Vegetable garden preparation


It’s early January, and all avid gardeners know what happens in January!  The seed catalogs start filling the mailbox. I’ve spent a few evenings looking through these catalogs and planning for my next garden!  It’s not time to start planting…but, there are a couple of tasks that can be done now that can yield benefits in the coming gardening season, namely, a garden site evaluation and drawing a garden plan.  In this column, we’ll consider the garden site evaluation.

For beginning vegetable gardeners, a site evaluation should cover basic aspects such as hours of sun, water source, slope and soil texture.  A good garden site needs at least 6 hours of sun a day and 10 to 12 hours is better.  An easily accessible source of water is important, remember that occasionally we have a summer drought!  How will the watering be done?  Will you have to carry buckets of water, or can a hose or sprinkler be used?  It will probably make a difference in how diligent the gardener is to keep the garden watered.  A level to slightly sloping garden site is ideal, but if the slope starts to get over 2-3%, the gardener will have to think about measures to control potential soil erosion.  Those measures could include mulching, raised beds or even terracing with steeper slopes.  With regard to soil texture, many of our White County soils have a lot of clay.  Clay soils tend to have poor drainage, which can cause problems for garden plants.  If this is true of your garden site, begin making plans to amend your clay soils through use of compost, green manures and cover crops.

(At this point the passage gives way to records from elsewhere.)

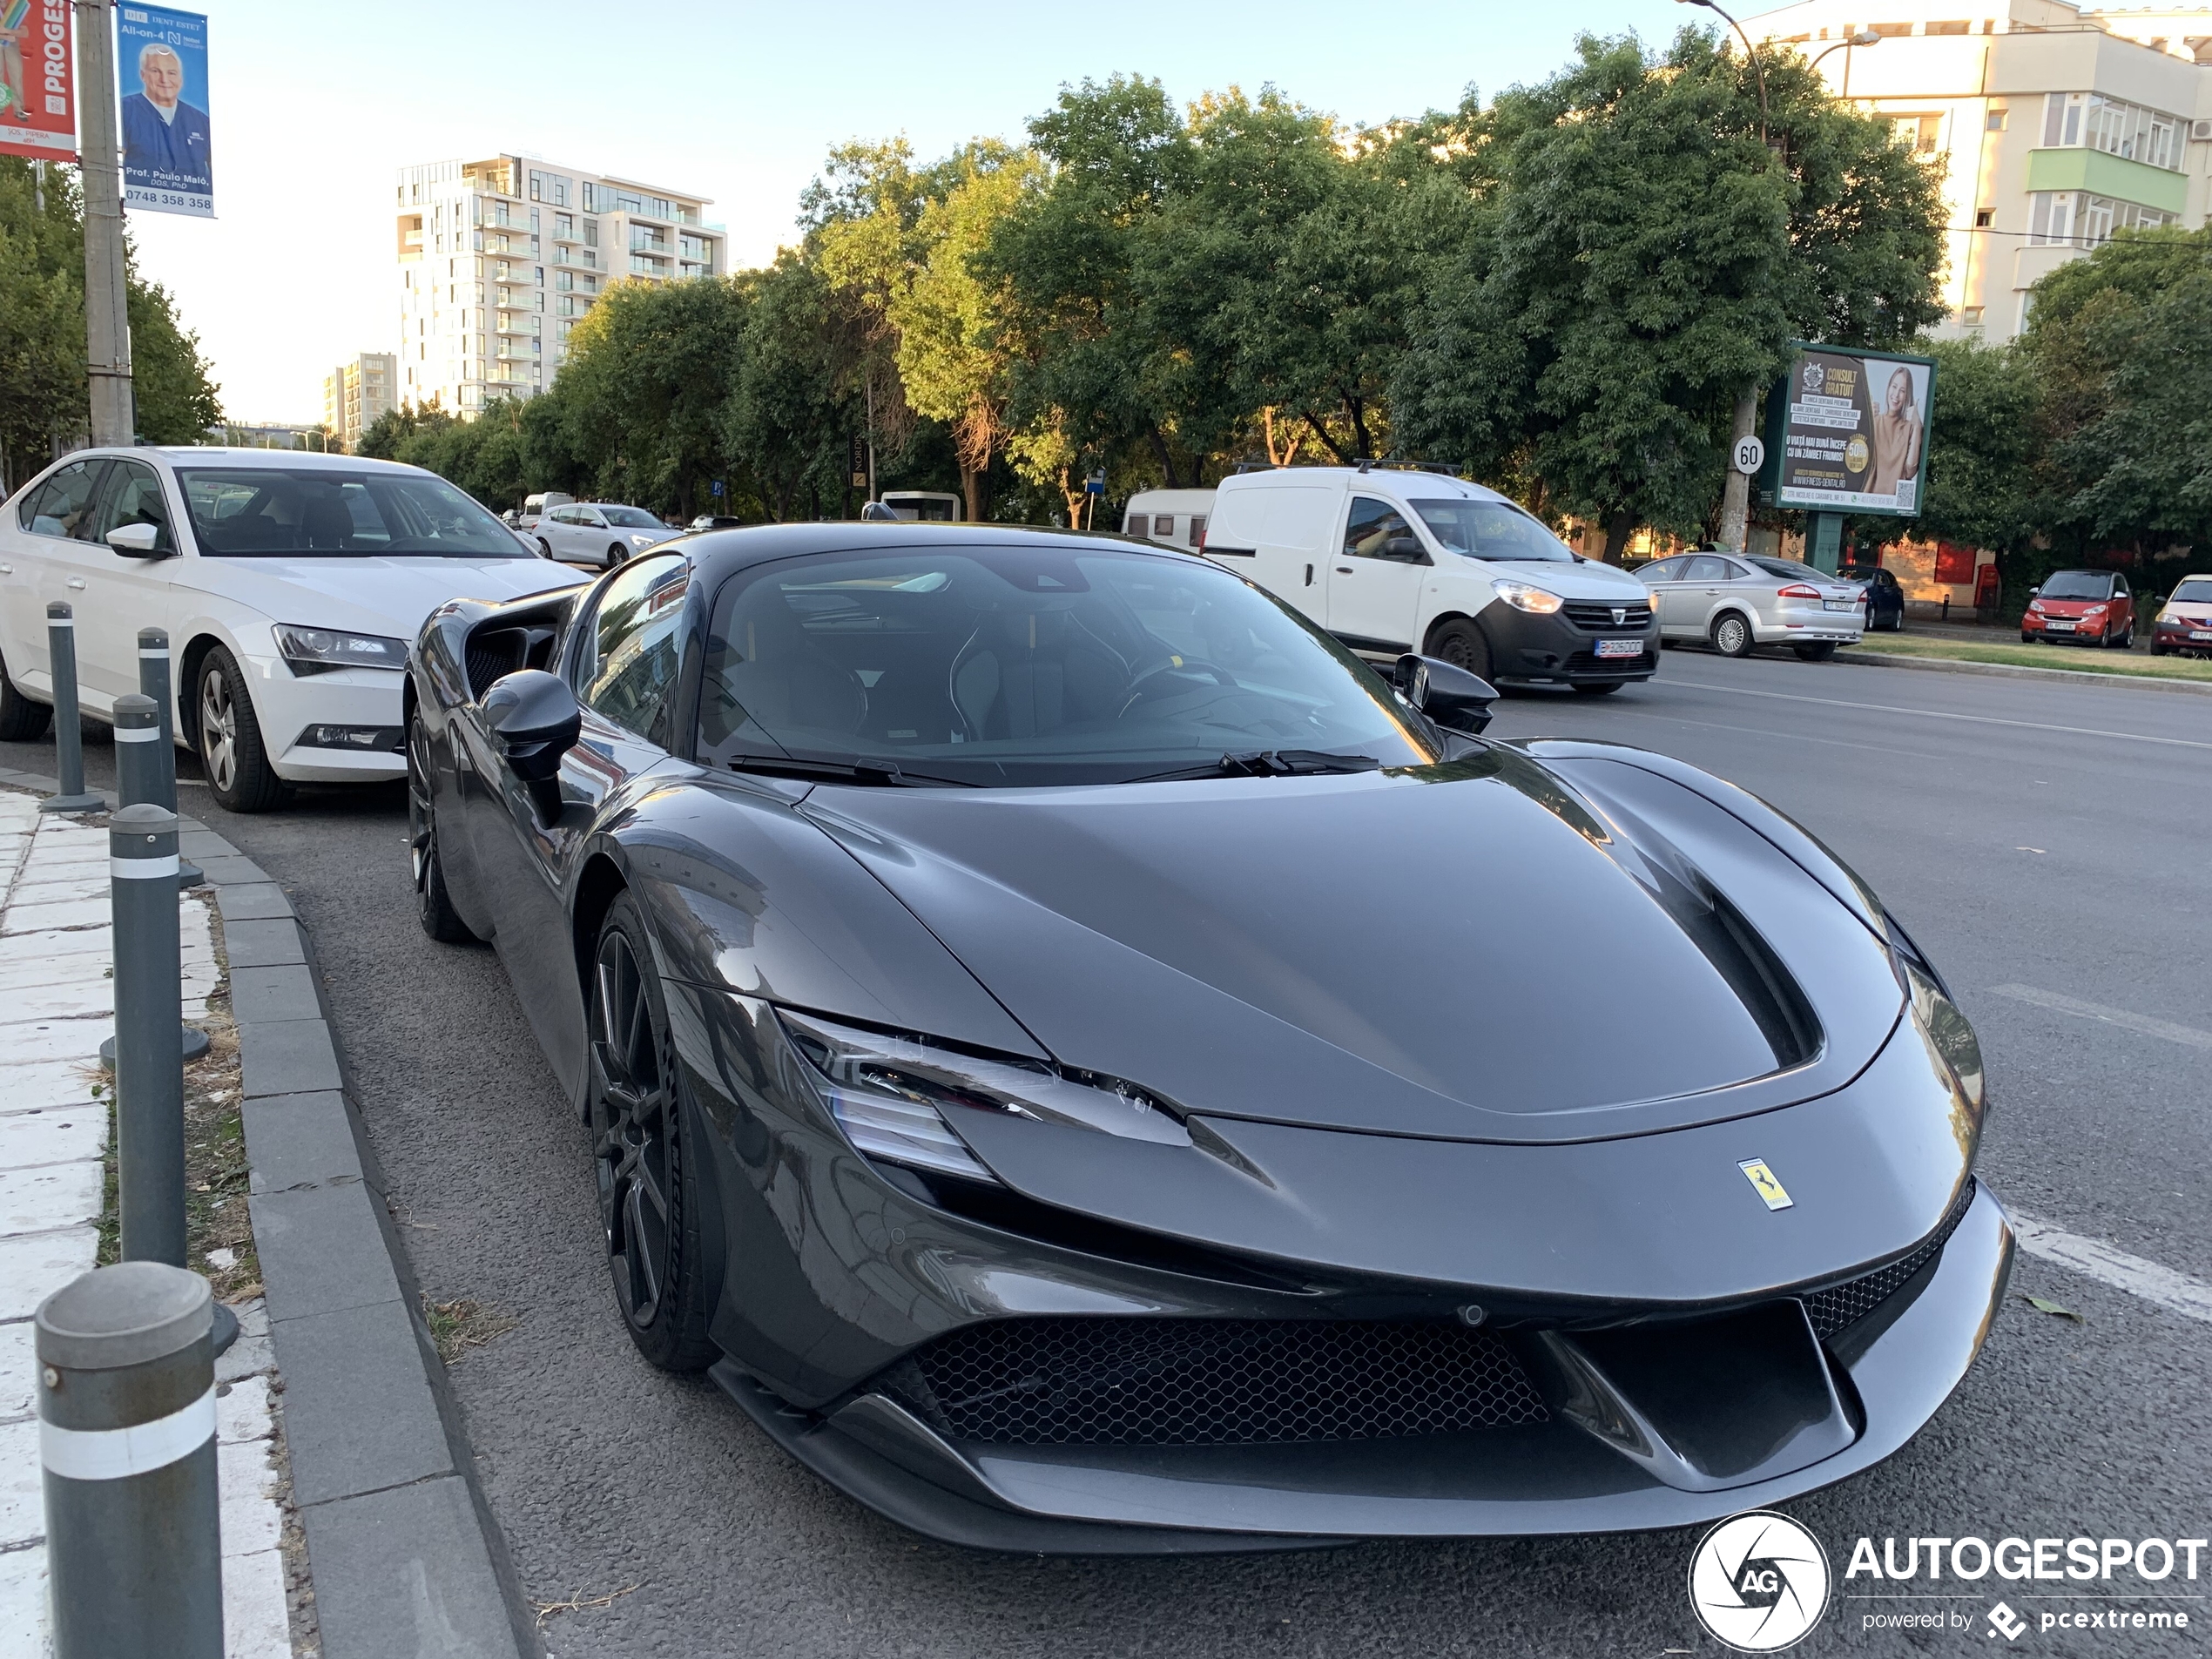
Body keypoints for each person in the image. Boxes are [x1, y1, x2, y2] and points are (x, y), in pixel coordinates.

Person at [120, 42, 212, 198]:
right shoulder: (126, 110)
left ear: (181, 79)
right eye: (156, 71)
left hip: (192, 209)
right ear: (143, 75)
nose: (164, 79)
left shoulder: (200, 121)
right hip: (138, 206)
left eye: (171, 73)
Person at [1866, 364, 1924, 499]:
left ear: (1907, 395)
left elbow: (1910, 471)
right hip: (1866, 499)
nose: (1896, 395)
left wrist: (1917, 427)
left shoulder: (1909, 428)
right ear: (1888, 387)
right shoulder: (1875, 421)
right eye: (1894, 387)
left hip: (1894, 505)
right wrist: (1864, 418)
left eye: (1902, 390)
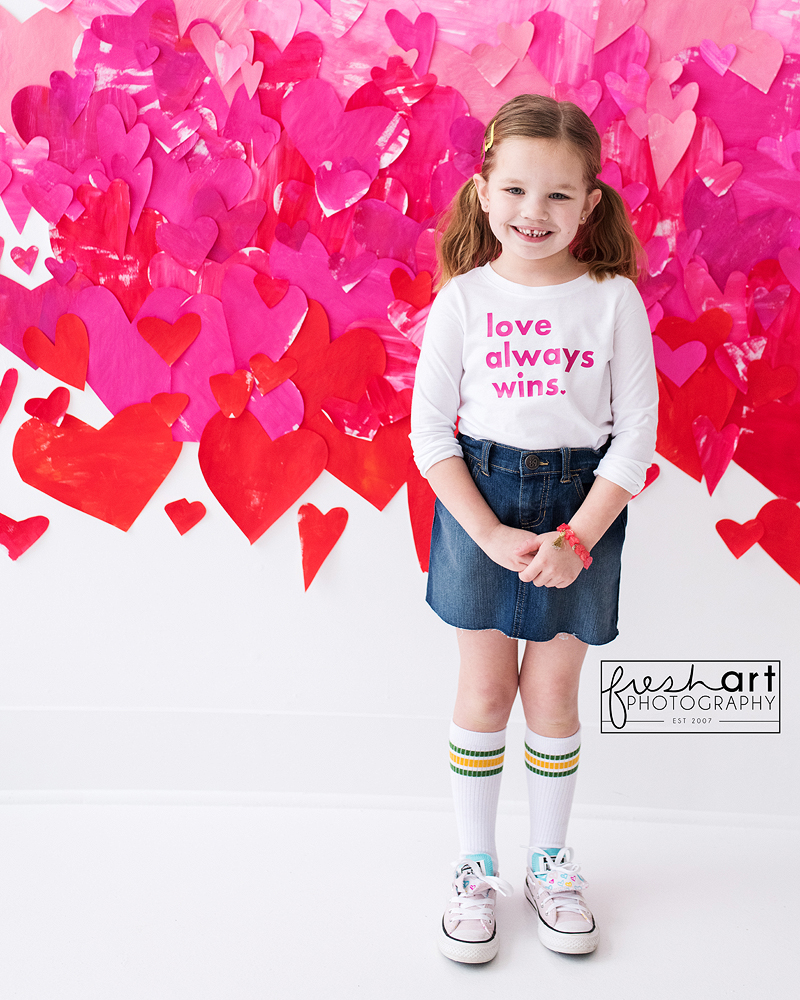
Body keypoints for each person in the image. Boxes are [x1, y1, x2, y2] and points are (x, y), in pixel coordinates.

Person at [409, 94, 658, 964]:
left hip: (577, 512)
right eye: (515, 190)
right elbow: (431, 436)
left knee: (552, 691)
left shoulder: (613, 300)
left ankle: (550, 864)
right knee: (485, 689)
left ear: (591, 201)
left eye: (558, 195)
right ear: (483, 192)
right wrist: (481, 532)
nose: (533, 213)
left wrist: (577, 538)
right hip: (481, 505)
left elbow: (634, 440)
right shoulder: (463, 300)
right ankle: (475, 867)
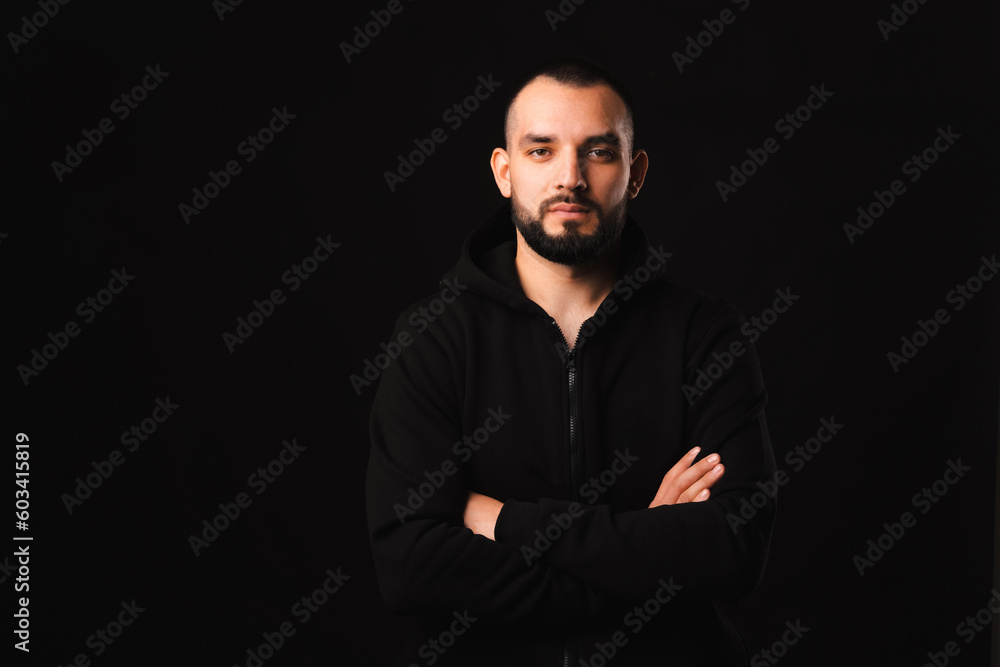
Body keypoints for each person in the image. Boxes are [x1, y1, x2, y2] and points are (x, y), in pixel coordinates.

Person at [365, 57, 776, 666]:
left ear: (634, 174)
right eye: (540, 151)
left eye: (598, 152)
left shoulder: (704, 336)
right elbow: (412, 570)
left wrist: (505, 522)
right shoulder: (433, 338)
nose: (571, 178)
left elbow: (731, 553)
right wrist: (645, 545)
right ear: (504, 173)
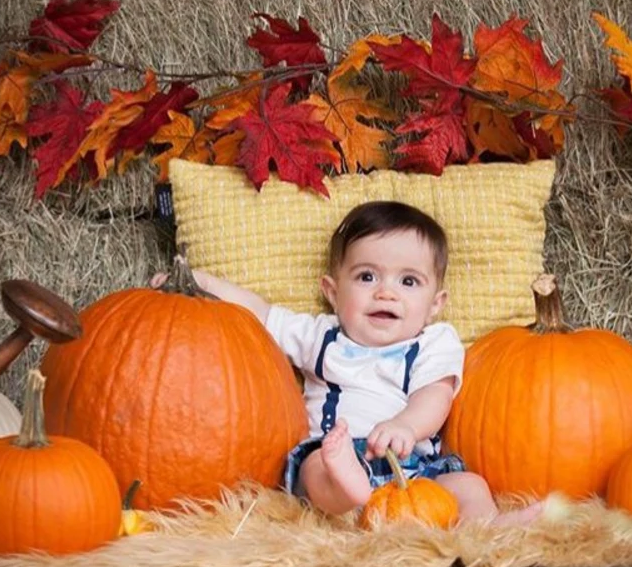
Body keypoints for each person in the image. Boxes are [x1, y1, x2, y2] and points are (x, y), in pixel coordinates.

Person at [158, 200, 543, 527]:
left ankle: (489, 527)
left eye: (408, 282)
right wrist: (196, 281)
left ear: (434, 304)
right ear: (333, 291)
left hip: (409, 466)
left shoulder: (433, 342)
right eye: (367, 276)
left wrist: (406, 426)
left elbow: (435, 396)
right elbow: (260, 313)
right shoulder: (321, 337)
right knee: (313, 469)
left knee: (469, 485)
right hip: (334, 451)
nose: (386, 292)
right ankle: (348, 490)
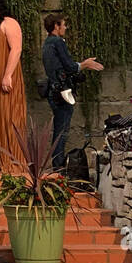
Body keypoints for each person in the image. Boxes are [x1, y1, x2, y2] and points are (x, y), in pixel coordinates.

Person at [41, 14, 104, 169]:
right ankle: (58, 164)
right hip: (62, 91)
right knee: (62, 128)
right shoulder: (57, 42)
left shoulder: (47, 43)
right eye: (63, 24)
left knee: (59, 126)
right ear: (56, 26)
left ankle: (57, 162)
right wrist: (85, 64)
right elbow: (69, 66)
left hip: (53, 91)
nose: (65, 27)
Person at [0, 0, 28, 171]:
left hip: (6, 77)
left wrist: (8, 75)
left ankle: (14, 163)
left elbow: (16, 49)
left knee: (10, 118)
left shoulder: (8, 23)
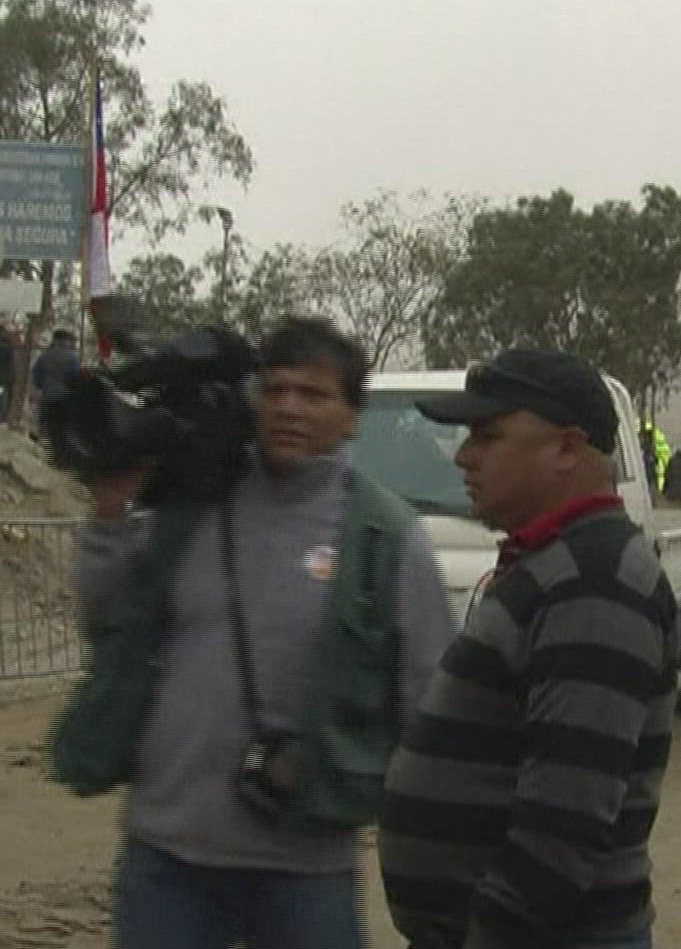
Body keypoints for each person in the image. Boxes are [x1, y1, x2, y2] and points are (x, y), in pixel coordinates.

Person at [73, 316, 454, 947]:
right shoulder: (190, 508)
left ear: (352, 417)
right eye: (274, 390)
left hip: (307, 865)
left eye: (313, 394)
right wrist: (109, 514)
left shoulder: (388, 537)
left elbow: (426, 700)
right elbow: (106, 623)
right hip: (167, 856)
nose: (289, 408)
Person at [381, 348, 677, 949]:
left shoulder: (595, 580)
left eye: (487, 436)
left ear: (567, 448)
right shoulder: (553, 564)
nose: (464, 455)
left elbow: (566, 818)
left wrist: (491, 932)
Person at [30, 327, 79, 411]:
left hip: (47, 394)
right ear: (66, 340)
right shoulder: (72, 356)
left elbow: (36, 376)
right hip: (65, 395)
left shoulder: (43, 356)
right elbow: (73, 376)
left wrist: (40, 387)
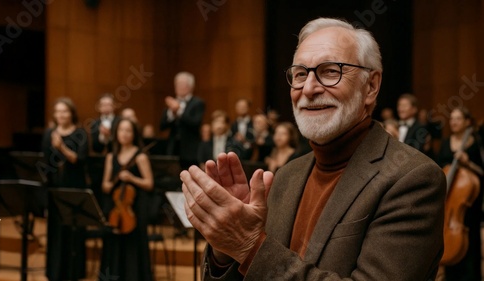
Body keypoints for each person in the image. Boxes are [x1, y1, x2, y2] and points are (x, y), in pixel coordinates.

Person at [180, 17, 446, 280]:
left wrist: (249, 246)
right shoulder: (286, 176)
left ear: (371, 86)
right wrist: (226, 245)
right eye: (299, 74)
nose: (308, 89)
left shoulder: (412, 178)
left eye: (331, 71)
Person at [99, 118, 154, 280]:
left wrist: (131, 178)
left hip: (134, 208)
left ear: (134, 134)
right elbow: (105, 185)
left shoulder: (140, 156)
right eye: (121, 130)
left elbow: (149, 184)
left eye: (128, 130)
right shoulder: (111, 156)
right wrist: (108, 186)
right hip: (115, 206)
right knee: (113, 243)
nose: (124, 134)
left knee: (132, 245)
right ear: (116, 133)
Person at [41, 97, 88, 281]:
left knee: (73, 231)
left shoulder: (80, 134)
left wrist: (61, 147)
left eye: (65, 111)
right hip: (55, 188)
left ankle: (73, 273)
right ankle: (54, 272)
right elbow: (45, 162)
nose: (61, 115)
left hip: (74, 187)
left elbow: (80, 160)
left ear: (72, 113)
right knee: (56, 230)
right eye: (58, 111)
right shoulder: (49, 134)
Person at [436, 107, 483, 281]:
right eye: (452, 119)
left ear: (467, 122)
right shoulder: (446, 142)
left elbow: (482, 171)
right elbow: (439, 168)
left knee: (471, 248)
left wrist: (468, 163)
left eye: (458, 119)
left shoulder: (475, 142)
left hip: (469, 203)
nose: (453, 122)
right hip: (451, 200)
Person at [160, 71, 205, 169]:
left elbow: (195, 123)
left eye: (181, 84)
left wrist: (179, 111)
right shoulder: (172, 103)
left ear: (190, 86)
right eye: (176, 84)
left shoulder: (197, 103)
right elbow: (162, 126)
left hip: (190, 150)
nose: (177, 86)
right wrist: (172, 113)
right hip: (173, 149)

As long as we are on the topic of soils, gardeners should periodically get a soil test on their garden site.  A soil test will provide the gardener with information about the organic matter content, soil pH, soil phosphorous level and soil potassium level of the garden site.  Soil organic matter is important to soil health, containing beneficial microbes and a bank of macro and micronutrients needed by plants.  In addition, soil organic matter helps increase soil structure and soil drainage.  Many of our soils are very low in organic matter, below 2 percent.  Soil phosphorous levels should be in the 20 to 30 parts per million (ppm) range while soil potassium should be in the 125 to 170 ppm range.  Many vegetable plants do well in a soil pH range of 6.5 to 6.8.  White County soils tend to be acidic, with pH values below this range.  Increasing soil pH requires applications of lime, and following the application, it takes time!  It is often 6 to 9 months after an application of lime before a significant increase in soil pH is measured.  This is another reason for the gardener to evaluate the soil condition before the spring planting season.  A little time spent in garden site evaluation at this time of year can pay some dividends during the growing season.